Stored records
++++++

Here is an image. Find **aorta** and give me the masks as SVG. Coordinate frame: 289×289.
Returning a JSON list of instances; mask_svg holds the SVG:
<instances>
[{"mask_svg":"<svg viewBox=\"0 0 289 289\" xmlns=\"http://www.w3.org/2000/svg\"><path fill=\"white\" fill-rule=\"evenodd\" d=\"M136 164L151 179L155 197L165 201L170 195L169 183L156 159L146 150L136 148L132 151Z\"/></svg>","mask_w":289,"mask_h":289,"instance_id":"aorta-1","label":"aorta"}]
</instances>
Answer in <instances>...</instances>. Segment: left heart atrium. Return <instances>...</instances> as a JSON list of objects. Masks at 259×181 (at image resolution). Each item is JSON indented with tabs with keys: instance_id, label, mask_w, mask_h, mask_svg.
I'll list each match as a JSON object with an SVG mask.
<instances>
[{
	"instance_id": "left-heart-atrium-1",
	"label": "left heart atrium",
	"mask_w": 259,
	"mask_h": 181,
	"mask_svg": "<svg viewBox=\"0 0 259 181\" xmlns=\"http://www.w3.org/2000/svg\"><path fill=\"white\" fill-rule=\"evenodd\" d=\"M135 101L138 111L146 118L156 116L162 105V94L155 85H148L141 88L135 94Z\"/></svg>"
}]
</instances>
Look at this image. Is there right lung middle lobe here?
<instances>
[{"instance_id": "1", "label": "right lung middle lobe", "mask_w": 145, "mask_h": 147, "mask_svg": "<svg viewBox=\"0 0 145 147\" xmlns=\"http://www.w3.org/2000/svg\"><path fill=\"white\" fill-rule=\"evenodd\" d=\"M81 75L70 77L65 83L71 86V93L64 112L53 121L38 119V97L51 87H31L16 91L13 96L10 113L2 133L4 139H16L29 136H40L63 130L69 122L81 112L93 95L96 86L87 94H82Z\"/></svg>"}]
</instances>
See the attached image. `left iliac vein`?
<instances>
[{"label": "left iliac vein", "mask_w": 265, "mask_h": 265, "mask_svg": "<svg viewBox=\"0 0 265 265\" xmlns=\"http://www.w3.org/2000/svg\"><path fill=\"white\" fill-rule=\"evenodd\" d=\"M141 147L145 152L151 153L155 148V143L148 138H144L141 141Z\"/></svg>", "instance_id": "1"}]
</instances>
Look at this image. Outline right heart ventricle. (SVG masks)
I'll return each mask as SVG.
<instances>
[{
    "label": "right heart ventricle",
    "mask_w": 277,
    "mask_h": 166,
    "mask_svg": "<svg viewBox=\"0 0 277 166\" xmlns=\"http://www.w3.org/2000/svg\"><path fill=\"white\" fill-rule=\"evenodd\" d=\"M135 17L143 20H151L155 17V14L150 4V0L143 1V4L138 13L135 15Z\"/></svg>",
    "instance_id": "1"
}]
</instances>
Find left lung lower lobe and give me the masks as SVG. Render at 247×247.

++++++

• **WHAT IS EXPECTED**
Copy every one of the records above word for word, keeping each line unchanged.

• **WRITTEN REPLY**
Here is an image. Find **aorta** and give me the masks as SVG. Coordinate frame: 289×289.
Returning a JSON list of instances; mask_svg holds the SVG:
<instances>
[{"mask_svg":"<svg viewBox=\"0 0 289 289\" xmlns=\"http://www.w3.org/2000/svg\"><path fill=\"white\" fill-rule=\"evenodd\" d=\"M136 164L151 179L155 197L165 201L170 195L169 183L156 159L146 150L136 148L132 151Z\"/></svg>","mask_w":289,"mask_h":289,"instance_id":"aorta-1","label":"aorta"}]
</instances>
Answer in <instances>...</instances>. Segment: left heart atrium. Return <instances>...</instances> as a JSON list of objects. Masks at 259×181 (at image resolution). Each item is JSON indented with tabs with keys: instance_id, label, mask_w, mask_h, mask_svg.
I'll list each match as a JSON object with an SVG mask.
<instances>
[{
	"instance_id": "left-heart-atrium-1",
	"label": "left heart atrium",
	"mask_w": 259,
	"mask_h": 181,
	"mask_svg": "<svg viewBox=\"0 0 259 181\" xmlns=\"http://www.w3.org/2000/svg\"><path fill=\"white\" fill-rule=\"evenodd\" d=\"M135 101L138 111L146 118L156 116L162 105V94L155 85H148L141 88L135 94Z\"/></svg>"
}]
</instances>
Look at this image. Is there right lung middle lobe here?
<instances>
[{"instance_id": "1", "label": "right lung middle lobe", "mask_w": 145, "mask_h": 147, "mask_svg": "<svg viewBox=\"0 0 145 147\" xmlns=\"http://www.w3.org/2000/svg\"><path fill=\"white\" fill-rule=\"evenodd\" d=\"M81 75L70 77L65 83L71 86V93L64 112L53 121L38 119V97L51 87H31L16 91L13 96L10 113L2 133L4 139H16L29 136H40L63 130L69 122L81 112L93 95L96 86L87 94H82Z\"/></svg>"}]
</instances>
See the attached image. `left iliac vein`?
<instances>
[{"label": "left iliac vein", "mask_w": 265, "mask_h": 265, "mask_svg": "<svg viewBox=\"0 0 265 265\" xmlns=\"http://www.w3.org/2000/svg\"><path fill=\"white\" fill-rule=\"evenodd\" d=\"M141 147L145 152L151 153L155 148V143L148 138H144L141 141Z\"/></svg>", "instance_id": "1"}]
</instances>
Look at this image. Outline right heart ventricle. (SVG masks)
I'll return each mask as SVG.
<instances>
[{
    "label": "right heart ventricle",
    "mask_w": 277,
    "mask_h": 166,
    "mask_svg": "<svg viewBox=\"0 0 277 166\" xmlns=\"http://www.w3.org/2000/svg\"><path fill=\"white\" fill-rule=\"evenodd\" d=\"M135 17L143 20H151L155 17V14L150 4V0L143 1V4L138 13L135 15Z\"/></svg>",
    "instance_id": "1"
}]
</instances>
Find left lung lower lobe and give me the masks as SVG. Render at 247×247.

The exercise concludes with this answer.